Although shingles can affect any age group, it's more prevalent and more painful in older people. And since shingles can attack any nerve, no area of the body surface is immune. Depending upon the severity of the pain and the location of the nerve involved, one can mistake shingles in its early stages for attacks of appendicitis, kidney stones, gallbladder trouble, pleurisy, and even facial neu­ralgia and toothache.

The virus of shingles attacks a nerve root in the brain or spinal cord and follows the course of that nerve only. Early symptoms include a feeling of fatigue, headache, a slight fever, and a mild drawing pain over the involved area. The pain characteristically involves only one side.

The infected areas of the skin become red and itchy, and a rash, made up of small blisters, often follows, usually in groups, along the path of the affected nerve. These blisters last for about two weeks and then rupture, forming crusts.

Because each nerve extends to a very specific part of the body on either the left or right side, the blisters usually have a ribbon­ like or branching configuration, forming a semicircle on one side of the body.

In children and young adults, shingles usually runs a mild and quick course, and the average sufferer will recover without any therapy. In older people, however, the pain may be excruciating, the itching may be intense, and the blisters may become crusted and infected.

Complications can arise from even the mildest form of shin­gles, so it is important that a physician examine any suspected case. Your doctor can prescribe various internal medications, such as antibiotics, cortisone-like drugs, analgesics and antihistamines, to relieve the pain, itching and inflammation, as well as soothing salves and ointments to relieve the dermatitis and possibly prevent spread of the disease.

When shingles involves the eye, you should consult an oph­thalmologist (a physician who specializes in diseases of the eye) to prevent severe damage to the cornea.
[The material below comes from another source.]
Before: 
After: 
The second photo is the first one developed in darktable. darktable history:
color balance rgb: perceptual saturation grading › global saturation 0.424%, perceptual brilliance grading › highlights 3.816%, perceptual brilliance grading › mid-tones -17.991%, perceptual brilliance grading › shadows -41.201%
Arthur Rubinstein, one of the country's greatest pianists, had to retire from the concert stage in 1976, when an attack of shingles left him nearly blind.

Other complications of shingles which may occur are scarring where the blisters had been, extreme fatigue and malaise during the period of recovery, and persistent dull or severe pain (posther­petic neuralgia) which may linger for months or longer after the rash has disappeared.
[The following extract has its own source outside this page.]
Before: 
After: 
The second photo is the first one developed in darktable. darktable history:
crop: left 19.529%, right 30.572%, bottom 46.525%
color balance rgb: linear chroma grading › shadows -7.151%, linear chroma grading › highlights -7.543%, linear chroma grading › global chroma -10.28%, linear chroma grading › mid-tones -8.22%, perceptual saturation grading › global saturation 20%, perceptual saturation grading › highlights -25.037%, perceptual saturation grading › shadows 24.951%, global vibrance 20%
Occurring in more than half the patients over the age of fifty, this oftentimes exquisite pain that follows an episode of herpes zoster, can be extremely disabling. A variety of attempts to control or reduce this relentless torment has met with variable success. A new topical medication, capsaicin, holds some promise in reliev­ing some of this distressing symptom. This over-the-counter prod­uct, called Zostrix, should be applied three or four times a day, with relief of the pain anticipated in about two or three weeks. It should be continued for a period of several months, and for those who have been suffering from chronic pain, treatment over several years should be expected.

While there are no cures, as such, for shingles, many derma­tologists have been prescribing acyclovir (Zovirax) orally in large doses in an attempt to shorten the course of the disease and, possibly, to diminish some of the complications.

There are no measures known to prevent shingles. You may save yourself some worry, however, by avoiding direct contact with someone who has shingles. If you are older, and therefore more susceptible to shingles, you should also avoid young children who have chicken pox. Doctors will sometimes prescribe injections of gamma globulin for patients who are otherwise very ill and who have been exposed to persons who have either chicken pox or shingles.

If you do have shingles-some dermatologists call this "second-time" chicken pox-refrain from contact with infants and children who have never had chicken pox, and avoid people who are undergoing chemotherapy.

Shingles almost always limits itself to one side of the body. So, if you have a rash on both sides, chances are that shingles is not the culprit.